Your cardiologist will ask you to explain your “symptoms”, perhaps asking in such a way as to imply that you probably don’t even have a heart in that chest anyway. You’ll feel stupid, because when this first happened you were sure you’re dying, but here you are a few days later an, honestly, you feel pretty okay.
You’ll do a stress test, which involves running on a treadmill with a series of electrodes taped to your chest monitoring your heart while you run. It might even involve an ultrasound of your heart at the same time.
You’ll wear a “halter pack”, which is a heart monitor that you wear all day under your clothes, gathering data. You’ll have a button to press every time you experience your “symptoms.” You’ll press the button several times, but those thwumps never seem to happen at quite the frequency they do when you aren’t wearing the monitoring equipment.
A few days or weeks later, your cardiologist will come into the room with a smile to let you know that “everything is fine” and that it’s “probably just PVCs.” She’ll say just in that way that makes you pretty sure she’s wondering why you’re in this office in the first place.
“There’s really nothing to worry about. They aren’t harmful. Cut back on caffeine, alcohol, and stress. Get more sleep and exercise.”
You have three kids and thwump your own business, and now your heart seems to need to remind you randomly that it’s still in your chest, though frankly, it’d rather be doing something else. Stress? What stress?
Oh the way home you’re wondering how you’re going to adj-_thwump_-just.

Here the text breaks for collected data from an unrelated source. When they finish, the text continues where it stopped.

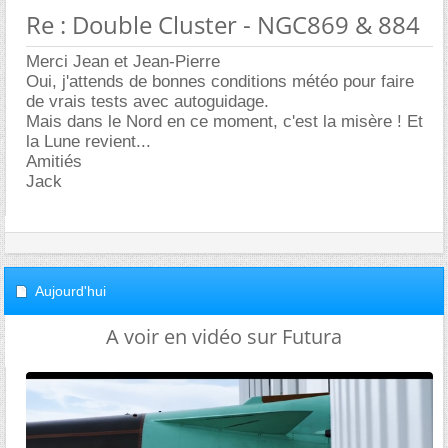
Re : Double Cluster - NGC869 & 884
Merci Jean et Jean-Pierre
Oui, j'attends de bonnes conditions météo pour faire
de vrais tests avec autoguidage.
Mais dans le Nord en ce moment, c'est la misère ! Et
la Lune revient...
Amitiés
Jack
Aujourd'hui
A voir en vidéo sur Futura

For the next few days you’ll probably find yourself sitting in your chair for a long while, just waiting for that next thwump to kick you in the chest.
Eventually you really do adjust. When you survive enough thwumps without any obvious side effects, you start to believe your cardiologist. You Google PVC too much, read too many articles, but start to realize that you probably will survive this thwump just fine.
Hopefully, you find some ways to cut back on stress and increase sleep and exercise. Prayer, meditation, and relaxation techniques are actually very helpful in this regard.
While you might be able to adjust to these irregular heartbeats, it’s impossible to get used to the feeling of your heart kicking you in the chest when you least expect it.
If you’re able to make some lifestyle changes, you can go weeks or months without experiencing that kick. You might even start to forget that it can happen.
Then, one day, when you’re making your coffee in the morning, you’ll be reminded of your mortality in the way know one else around you will know.
While taken from my own experiences, people with PVCs can experience a wide array of symptoms, and for some people the condition can be debilitating. Thankfully that has not been the case for me up to this point.
I have found that there are 2 main contributors to my PVCs: lack of sleep, and anxiety, the latter of which is often amplified by the former.
Getting regular sleep has taken on a new priority for me, which has meant giving up on certain things I’d rather do to ensure that I don’t miss out on a good night’s rest whenever possible.
Dealing with stress and anxiety is a large enough topic that it deserves its own post, but I can summarize my approach by saying that I now take specific steps to try to get ahead of anxiety rather than waiting for symptoms to crop up and force my hand.
If you suffer with PVCs and feel the isolation that can come along with that, I hope you’ll find someone to talk to. If you don’t have anyone in your life you can confide in, I’d be happy to talk.